Fragmento para leer ->
****

La pandemia por el coronavirus ha originado una carrera mundial sin precedentes para encontrar cuanto antes una solución terapéutica, en forma de tratamientos y de vacunas.
El resultado es sorprendente, tanto por el volumen de investigaciones como por el corto espacio de tiempo en el que se han iniciado. Apenas tres meses después de conocerse los primeros datos sobre el virus, hay en marcha cerca de mil ensayos clínicos sobre la enfermedad, más de 130 medicamentos están en fase de pruebas y hay más de 120 proyectos de vacunas en investigación.
Todo el mundo, literalmente, tiene la mirada puesta en este esfuerzo inédito, en el que cooperan compañías farmacéuticas entre ellas y con instituciones públicas de investigación y que aportará una solución a la crisis sanitaria, pero también –y no menos importante- a la crisis económica.
Nuestras vidas y nuestra economía se normalizarán realmente cuando recuperemos la confianza, y esto será posible cuando dispongamos de medicamentos y vacunas eficaces.
Por eso es el momento de recordar que esta carrera científica no habría sido posible sin la existencia durante años de un marco regulatorio predecible, basado en las leyes de propiedad industrial y en la existencia de patentes a nivel mundial para estimular y proteger la innovación.

****

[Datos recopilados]
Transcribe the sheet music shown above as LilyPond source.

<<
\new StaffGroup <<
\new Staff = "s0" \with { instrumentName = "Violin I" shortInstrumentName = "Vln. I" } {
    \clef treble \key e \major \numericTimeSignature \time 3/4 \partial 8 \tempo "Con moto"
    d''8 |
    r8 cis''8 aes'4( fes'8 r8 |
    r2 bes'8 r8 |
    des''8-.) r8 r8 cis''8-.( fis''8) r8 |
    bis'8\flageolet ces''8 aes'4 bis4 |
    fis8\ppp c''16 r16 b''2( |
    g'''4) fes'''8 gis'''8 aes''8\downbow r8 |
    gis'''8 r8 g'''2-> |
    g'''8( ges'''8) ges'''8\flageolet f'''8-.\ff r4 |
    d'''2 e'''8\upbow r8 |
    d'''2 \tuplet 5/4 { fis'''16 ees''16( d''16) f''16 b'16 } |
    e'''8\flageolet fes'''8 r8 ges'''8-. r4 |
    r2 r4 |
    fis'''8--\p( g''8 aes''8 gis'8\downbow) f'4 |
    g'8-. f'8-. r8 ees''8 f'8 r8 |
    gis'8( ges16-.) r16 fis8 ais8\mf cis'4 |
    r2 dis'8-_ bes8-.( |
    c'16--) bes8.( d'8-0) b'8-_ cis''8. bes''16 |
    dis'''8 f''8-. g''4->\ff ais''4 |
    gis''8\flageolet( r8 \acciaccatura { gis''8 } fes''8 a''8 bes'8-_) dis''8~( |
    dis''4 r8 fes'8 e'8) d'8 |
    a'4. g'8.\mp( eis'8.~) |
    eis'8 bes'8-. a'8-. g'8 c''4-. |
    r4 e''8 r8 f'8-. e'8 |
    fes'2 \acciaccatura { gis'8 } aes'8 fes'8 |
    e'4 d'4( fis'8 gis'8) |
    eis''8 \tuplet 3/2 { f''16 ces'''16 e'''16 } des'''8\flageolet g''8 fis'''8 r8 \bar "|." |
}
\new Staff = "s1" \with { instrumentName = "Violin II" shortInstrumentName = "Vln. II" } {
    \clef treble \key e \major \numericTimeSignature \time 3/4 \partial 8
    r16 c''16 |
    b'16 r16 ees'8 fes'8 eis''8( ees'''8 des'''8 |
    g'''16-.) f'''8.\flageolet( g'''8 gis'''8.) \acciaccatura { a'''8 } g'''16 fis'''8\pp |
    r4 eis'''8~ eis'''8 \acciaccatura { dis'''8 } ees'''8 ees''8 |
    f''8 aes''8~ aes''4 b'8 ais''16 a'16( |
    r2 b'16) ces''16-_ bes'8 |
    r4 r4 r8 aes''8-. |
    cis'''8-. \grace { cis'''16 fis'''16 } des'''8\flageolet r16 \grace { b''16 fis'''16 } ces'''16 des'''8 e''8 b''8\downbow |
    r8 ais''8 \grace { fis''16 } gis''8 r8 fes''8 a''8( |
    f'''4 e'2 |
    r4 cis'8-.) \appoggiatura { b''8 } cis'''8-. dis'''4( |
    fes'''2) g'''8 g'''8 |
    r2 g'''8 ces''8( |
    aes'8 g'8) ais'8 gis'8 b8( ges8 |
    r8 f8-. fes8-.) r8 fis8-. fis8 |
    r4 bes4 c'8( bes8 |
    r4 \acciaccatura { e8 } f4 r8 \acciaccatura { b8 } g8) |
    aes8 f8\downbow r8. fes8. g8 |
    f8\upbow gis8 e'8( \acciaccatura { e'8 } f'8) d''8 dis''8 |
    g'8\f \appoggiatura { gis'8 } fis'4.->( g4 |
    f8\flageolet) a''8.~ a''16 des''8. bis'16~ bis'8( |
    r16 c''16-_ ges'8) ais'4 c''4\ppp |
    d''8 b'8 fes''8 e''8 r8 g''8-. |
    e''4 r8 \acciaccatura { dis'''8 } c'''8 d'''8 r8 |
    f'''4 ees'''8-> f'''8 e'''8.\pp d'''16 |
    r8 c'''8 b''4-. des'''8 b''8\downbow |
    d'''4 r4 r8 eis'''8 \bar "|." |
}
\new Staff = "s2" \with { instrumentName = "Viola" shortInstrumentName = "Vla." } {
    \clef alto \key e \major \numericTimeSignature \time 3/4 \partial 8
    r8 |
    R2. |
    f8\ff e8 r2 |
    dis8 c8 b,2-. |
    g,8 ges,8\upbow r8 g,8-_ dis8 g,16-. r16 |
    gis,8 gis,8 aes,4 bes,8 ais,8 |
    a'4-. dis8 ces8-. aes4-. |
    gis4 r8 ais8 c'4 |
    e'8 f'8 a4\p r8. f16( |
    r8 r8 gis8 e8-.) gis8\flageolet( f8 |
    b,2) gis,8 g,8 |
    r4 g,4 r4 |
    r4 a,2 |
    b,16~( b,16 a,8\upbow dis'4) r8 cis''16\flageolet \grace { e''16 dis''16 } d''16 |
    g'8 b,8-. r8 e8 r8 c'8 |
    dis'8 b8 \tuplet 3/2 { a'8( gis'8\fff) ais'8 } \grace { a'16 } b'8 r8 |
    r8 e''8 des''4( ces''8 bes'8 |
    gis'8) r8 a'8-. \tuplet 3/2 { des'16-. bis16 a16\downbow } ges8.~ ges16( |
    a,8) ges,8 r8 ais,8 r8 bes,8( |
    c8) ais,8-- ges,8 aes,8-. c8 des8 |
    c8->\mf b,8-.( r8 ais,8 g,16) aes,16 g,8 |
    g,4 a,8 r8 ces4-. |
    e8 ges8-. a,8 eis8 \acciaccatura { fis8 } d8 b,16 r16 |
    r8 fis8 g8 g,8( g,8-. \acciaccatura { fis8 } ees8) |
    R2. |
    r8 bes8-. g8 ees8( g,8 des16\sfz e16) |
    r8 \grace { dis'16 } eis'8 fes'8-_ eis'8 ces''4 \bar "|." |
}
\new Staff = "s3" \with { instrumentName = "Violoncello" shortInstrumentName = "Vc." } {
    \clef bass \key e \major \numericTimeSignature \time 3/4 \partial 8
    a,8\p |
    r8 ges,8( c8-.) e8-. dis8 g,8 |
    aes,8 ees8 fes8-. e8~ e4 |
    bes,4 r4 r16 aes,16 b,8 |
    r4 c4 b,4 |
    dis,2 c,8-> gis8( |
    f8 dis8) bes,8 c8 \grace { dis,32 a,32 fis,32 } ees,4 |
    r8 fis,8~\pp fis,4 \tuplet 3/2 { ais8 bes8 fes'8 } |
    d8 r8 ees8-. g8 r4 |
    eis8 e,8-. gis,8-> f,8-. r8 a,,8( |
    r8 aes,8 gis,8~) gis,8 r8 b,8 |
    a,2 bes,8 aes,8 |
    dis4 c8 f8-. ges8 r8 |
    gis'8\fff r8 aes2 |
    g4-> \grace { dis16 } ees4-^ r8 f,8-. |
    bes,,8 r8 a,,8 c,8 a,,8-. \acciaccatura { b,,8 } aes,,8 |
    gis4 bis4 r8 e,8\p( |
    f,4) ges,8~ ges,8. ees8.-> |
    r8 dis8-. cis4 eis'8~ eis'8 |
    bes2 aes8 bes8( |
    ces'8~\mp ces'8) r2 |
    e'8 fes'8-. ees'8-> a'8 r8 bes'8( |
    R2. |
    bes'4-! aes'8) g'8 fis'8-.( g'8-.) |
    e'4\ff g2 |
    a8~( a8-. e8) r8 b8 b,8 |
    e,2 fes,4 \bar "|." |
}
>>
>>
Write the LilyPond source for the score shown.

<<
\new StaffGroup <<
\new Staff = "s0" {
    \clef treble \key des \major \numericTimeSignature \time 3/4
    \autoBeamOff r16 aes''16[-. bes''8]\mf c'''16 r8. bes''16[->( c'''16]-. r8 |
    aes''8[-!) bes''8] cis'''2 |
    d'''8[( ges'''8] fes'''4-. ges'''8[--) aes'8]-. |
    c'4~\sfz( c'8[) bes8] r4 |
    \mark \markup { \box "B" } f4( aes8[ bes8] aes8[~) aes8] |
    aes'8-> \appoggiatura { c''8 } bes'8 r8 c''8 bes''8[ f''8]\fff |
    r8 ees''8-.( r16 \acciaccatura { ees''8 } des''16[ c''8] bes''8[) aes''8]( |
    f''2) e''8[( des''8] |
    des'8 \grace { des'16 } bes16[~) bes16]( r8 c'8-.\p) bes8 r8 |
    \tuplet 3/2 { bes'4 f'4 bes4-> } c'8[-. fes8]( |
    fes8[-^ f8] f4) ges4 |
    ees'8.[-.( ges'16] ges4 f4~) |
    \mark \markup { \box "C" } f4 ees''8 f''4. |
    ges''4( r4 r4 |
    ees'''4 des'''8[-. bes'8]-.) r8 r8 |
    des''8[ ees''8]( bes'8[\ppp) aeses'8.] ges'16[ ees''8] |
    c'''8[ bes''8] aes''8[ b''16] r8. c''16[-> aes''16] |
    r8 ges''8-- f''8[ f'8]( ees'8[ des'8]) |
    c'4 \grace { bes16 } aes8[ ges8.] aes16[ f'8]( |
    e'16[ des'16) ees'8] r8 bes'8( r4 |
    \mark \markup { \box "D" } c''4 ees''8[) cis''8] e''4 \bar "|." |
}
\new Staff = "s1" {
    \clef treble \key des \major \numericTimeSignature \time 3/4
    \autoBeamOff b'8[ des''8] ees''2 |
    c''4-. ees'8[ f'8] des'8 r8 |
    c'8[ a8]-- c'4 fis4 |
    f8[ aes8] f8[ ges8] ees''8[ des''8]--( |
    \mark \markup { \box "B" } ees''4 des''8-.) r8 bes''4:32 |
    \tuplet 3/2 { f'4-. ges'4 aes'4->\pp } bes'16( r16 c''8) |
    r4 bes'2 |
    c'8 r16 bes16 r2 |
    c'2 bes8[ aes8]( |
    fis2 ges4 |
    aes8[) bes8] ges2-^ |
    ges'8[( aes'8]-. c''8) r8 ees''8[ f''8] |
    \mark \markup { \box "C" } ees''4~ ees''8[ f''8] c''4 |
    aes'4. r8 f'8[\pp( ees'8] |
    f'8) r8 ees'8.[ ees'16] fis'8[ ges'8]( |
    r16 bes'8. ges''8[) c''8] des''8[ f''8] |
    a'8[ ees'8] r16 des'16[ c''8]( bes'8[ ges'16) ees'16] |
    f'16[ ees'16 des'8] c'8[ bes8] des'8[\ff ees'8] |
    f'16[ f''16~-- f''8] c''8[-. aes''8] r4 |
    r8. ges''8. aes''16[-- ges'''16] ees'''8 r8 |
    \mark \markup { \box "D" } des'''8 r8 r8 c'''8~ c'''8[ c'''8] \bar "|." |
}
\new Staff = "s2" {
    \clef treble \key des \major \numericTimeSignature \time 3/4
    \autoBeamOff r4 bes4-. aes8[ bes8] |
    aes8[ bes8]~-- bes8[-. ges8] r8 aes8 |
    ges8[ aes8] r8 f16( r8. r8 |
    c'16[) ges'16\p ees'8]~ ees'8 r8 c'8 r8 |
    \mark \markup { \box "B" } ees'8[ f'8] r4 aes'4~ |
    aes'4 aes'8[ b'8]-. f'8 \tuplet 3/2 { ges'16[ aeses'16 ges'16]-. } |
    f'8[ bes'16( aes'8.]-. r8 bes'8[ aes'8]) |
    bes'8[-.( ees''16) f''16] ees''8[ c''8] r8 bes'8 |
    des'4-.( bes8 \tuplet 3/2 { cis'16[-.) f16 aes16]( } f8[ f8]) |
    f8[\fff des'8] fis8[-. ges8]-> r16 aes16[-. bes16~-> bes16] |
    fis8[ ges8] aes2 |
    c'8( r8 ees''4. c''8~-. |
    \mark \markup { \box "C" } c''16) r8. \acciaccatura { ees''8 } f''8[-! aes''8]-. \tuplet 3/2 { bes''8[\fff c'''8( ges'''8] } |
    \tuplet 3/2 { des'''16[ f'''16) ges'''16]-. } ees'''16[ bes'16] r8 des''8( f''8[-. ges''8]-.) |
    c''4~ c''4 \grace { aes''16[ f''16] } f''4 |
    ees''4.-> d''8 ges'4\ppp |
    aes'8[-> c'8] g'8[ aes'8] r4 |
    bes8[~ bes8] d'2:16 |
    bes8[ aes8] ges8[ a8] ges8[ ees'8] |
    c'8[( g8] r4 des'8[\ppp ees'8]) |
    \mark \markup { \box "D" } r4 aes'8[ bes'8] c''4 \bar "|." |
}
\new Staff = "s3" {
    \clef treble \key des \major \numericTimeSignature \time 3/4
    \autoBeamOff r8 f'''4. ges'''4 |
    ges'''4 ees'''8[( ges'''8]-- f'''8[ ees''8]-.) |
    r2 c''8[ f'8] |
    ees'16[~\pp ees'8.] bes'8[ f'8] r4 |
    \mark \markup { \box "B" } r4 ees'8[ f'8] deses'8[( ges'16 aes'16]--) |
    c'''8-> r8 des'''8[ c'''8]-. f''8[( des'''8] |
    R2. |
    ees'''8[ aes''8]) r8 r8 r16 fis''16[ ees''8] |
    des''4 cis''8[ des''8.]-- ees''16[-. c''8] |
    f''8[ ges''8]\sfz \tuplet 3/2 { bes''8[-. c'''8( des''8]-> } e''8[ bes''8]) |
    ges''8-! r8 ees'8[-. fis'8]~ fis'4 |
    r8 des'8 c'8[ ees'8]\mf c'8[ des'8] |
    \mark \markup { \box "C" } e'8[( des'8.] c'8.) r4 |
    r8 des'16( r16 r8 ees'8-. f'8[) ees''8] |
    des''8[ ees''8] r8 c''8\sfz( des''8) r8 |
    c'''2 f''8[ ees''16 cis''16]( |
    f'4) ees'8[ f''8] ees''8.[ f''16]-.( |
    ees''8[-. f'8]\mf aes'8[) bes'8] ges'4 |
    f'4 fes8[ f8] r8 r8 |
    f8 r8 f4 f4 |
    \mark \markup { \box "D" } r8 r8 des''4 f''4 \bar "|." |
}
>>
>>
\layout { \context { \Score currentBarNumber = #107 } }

****

Tareas del ejercicio ->
- 1) En el texto sobre la investigación contra el coronavirus, reproduzca el pasaje que empieza con "Nuestras vidas y" y llega hasta "y vacunas eficaces.", cambiando "confianza" por "tranquilidad".
- 2) Enumere todas las cantidades de estudios, fármacos y proyectos en marcha que recoge el texto sobre la investigación contra el coronavirus, indicando a qué se refiere cada una.

Respuestas de la actividad ->
- 1)
Nuestras vidas y nuestra economía se normalizarán realmente cuando recuperemos la tranquilidad, y esto será posible cuando dispongamos de medicamentos y vacunas eficaces.

- 2)
- Cerca de mil ensayos clínicos sobre la enfermedad
- Más de 130 medicamentos en fase de pruebas
- Más de 120 proyectos de vacunas en investigación